1. Introduction
In the paper, the authors try to show that the current approach of the neuroscientists to localize and modularize brain functions has no basis. This approach has been inspired from the study of body, where it is clear that it is composed of a very large number of parts, and that each part is highly specialized to perform a specific function in service of the survival and reproduction of the organism. Using the body as a model for the brain, neuroscientists guess that the brain, too, is composed of one or more functional parts, each of which is also specialized to facilitate the survival and reproduction of the organism. One by one, authors show that the techniques used by the neuroscientists are not compatible with the approach stated above. According to the authors, “… these are just prejudices, nothing more. And the underlying assumptions could very well be wrong” (Hardcastle, V and Stewart, C. M., pp.

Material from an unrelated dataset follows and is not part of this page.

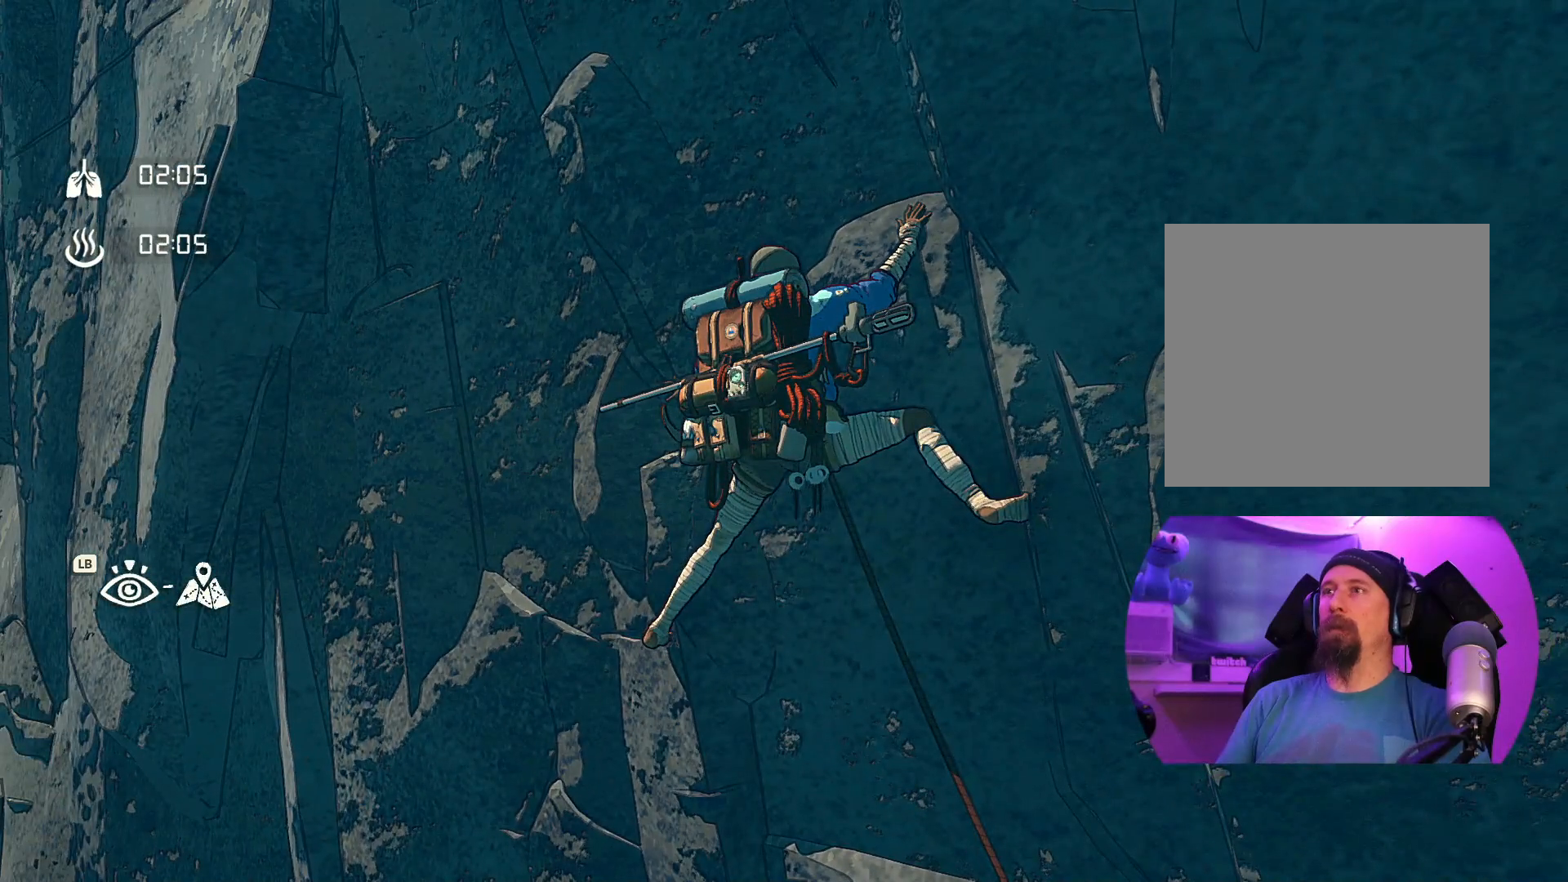
{"buttons": [], "left_stick": "center", "right_stick": "center", "events": []}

S73).
2. Localization and Single Cell Recordings
Neuroscientists study brain using single cell recordings, where they insert an electrode in or near a cell, and then record whether the activity of the cell changes when animal is stimulated in some way. If it does, then the degree of stimulus is changed and recordings are made. If it doesn’t, then the stimulus is changed or nearby cell is examined.
Authors point out that neuroscientists assume the brain to be a discrete system while making single cell recordings. Moreover, the maximum number of simultaneous recordings that they have done is around 150, which is very less compared the number of neurons in various brain areas. Based on the activity of the neurons, they try to make connections between cognitive tasks and the brain areas, which are also restricted by the fact that there are many different types of neurons, with different response properties and different interconnections with other cells.
3. Lesion Studies and the Assumption of Brain Constancy
By using the data from single cell recordings, neuroscientists estimate the behavior of certain brain areas and then they try to disrupt the hypothesized functions by placing lesions in otherwise normal animals.
These methods have serious technical difficulties. “By lesions studies are notorious for highly variable functional damage… A genuine replication of a lesion study in neurosciences is a practical impossibility” (Hardcastle, V and Stewart, C. M., pp. S76). Moreover, it is well known that any functional change in the nervous system leads to compensatory changes elsewhere. So the changes seen after the lesion is placed might be due to these compensatory changes.
Authors give an example of TMJ (Temporo-mandibular joint syndrome) to show that till now we don’t have a sketch of correct neuro-anatomy. TMJ is accompanied by ringing in the ear and till recent times it was not known that there was an auditory nerve that ran alongside the lower jaw. This makes the task of deriving the functions of brain areas, even more difficult.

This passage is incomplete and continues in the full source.